Recipe by Kittencal@recipezazz
Wonderful beef bake with a great-tasting sauce...Slow cooking makes the beef tender and delicious.
Top Review by Chocolatl
First, I want to confess that I did make some significant changes to this recipe. I left the sugar out entirely. Also, DH decided this would be better as a casserole than served over noodles, so after the beef had cooked for a while, we stirred the noodles in and finished it that way. We thought it was delicious, not "beery" in a bad sense at all. I thought it tasted vaguely Belgian. It made a very nice supper for a cool night.

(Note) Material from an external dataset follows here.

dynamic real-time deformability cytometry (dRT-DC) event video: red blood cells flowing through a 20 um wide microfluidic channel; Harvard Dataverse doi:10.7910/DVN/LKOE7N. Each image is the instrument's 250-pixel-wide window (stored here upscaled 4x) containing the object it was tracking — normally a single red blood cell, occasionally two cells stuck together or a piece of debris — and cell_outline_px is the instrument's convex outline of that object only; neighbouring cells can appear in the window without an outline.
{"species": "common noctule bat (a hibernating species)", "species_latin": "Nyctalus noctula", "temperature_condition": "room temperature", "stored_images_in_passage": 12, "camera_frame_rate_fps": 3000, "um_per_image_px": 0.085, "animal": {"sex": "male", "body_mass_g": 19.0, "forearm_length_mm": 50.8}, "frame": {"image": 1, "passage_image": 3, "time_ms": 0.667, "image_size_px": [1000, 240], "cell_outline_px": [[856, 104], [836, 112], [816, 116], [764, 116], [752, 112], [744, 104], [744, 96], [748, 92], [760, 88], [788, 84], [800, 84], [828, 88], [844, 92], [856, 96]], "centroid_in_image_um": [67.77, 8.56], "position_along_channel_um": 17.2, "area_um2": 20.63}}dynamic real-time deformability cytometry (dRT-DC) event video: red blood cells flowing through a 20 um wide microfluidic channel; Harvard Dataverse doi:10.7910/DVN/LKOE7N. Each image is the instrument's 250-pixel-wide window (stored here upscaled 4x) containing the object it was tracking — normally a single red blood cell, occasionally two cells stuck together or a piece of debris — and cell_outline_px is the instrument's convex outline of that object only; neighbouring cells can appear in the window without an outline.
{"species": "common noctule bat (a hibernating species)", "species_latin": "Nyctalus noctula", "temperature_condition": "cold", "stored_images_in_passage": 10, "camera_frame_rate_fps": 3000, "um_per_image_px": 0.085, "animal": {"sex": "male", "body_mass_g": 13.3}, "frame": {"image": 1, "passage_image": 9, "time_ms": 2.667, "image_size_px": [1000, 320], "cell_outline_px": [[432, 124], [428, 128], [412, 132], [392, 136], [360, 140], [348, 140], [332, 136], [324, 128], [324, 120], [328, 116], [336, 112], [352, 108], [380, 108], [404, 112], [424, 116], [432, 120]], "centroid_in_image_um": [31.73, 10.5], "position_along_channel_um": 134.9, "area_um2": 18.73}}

- 2 lbs round steaks or 2 lbs sirloin
- 3 -4 tablespoons oil
- 4 slices lemons
- 3 medium sliced onions
- 2 -3 cloves fresh minced garlic
- 1⁄2 cup flour
- 1 (10 ounce) can beef broth, undiluted
- 1 can beer or 1 bottle beer
- 3 tablespoons brown sugar
- 1 tablespoon dried parsley or 1⁄4 cup chopped fresh parsley (or to taste)
- 2 teaspoons dried thyme
- salt and pepper
- 8 ounces cooked noodles or 2 cups cooked rice
Directions See How It's Made
- Set oven to 325 degrees.
- Cut steak into serving-size pieces.
- Add the lemon slices to the oil: brown beef on both sides in hot oil with the lemon.
- Remove the beef to a pan large enough in which to bake it.
- Layer onions and garlic over the browned beef in a cassreole dish.
- Sprinkle 1/2 cup flour over the top of onions and garlic.
- In a bowl, combine the beef bouillon, beer, sugar, parsley, thyme, salt and pepper.
- Pour over the meat; bake uncovered in a 325 degree oven for 2-1/2- 3 hours.
- Serve over cooked noodles or cooked rice.